We seem to have a number of problems.
1) Simply, we're out of RAM. We have been for awhile, but now Linux is trying to do lots of silly things like sending a full gig to swap and then panicking while every site I run basically dies as it tries to swap what it needs back in but can't because it really likes to keep about 10% free just in case because.
I -think- I've temporarily solved that issue by restarting most of our server's services (and then because of #3, reboot the server anyway : /). But this is just going to get worse, and more frequent, until we get more RAM. I'll be posting an announcement about this here and on Blue Moon soon.
2) Our I/O situation could be better on its own.
- I should have run the mailserver off the slave server from the beginning.
- I should never have used a RAID. At all.
Regrets : /
I could setup another server 'properly' fairly cheaply (a few hundred), though Elliquiy would go down a couple of times. An SSD would be a far more dramatic improvement, but they are expensive, and I don't want to go that route until Wheezy (next version of the Linux distro I use) is stable.
3) Something else is causing random load spikes and I honestly have no idea what. Some of it, I know, is measures I took to help correct the first issue, but that isn't all of it. There are about a thousand connections to E and other sites I run open at any one time, but the server can and has handled a hundred times that in load testing. File descriptors are a similar story. It's also possible that after 200 days other things happened causing Linux to slowly degrade. 200 days is a long time to be serving millions of pageviews and handling tens of millions of database calls per day.

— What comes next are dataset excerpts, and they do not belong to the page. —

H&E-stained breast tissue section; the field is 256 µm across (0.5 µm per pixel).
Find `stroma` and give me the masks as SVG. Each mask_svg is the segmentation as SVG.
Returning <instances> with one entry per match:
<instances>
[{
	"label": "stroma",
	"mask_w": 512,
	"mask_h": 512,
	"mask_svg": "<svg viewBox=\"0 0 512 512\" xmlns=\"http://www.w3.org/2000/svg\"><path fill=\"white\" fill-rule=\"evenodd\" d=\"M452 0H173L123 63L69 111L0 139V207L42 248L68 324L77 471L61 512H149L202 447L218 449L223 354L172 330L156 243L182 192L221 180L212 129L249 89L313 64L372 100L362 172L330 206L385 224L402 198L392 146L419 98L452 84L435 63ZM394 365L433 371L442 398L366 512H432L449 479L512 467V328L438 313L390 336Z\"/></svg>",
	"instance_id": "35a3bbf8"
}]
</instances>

I just rebooted the server. If that doesn't solve #3 here (besides what I know I caused to mitigate the above) we have Problems : /
- So far, so good, though. A few seemingly random mysterious issues no longer exist. Which is good, when it comes to computers >_> Rebooting still bad : / E-penis size is measured in server uptime.
4) We do occasionally top out CPU usage, but this is incidental and extremely momentary. With the AJAX chat off of E, we tend to peak at about 50% usage.
- Getting another CPU might allow us to turn the AJAX chat back on again, but with our RAM situation so fragile I'd like to get that taken care of, first - or alongside it.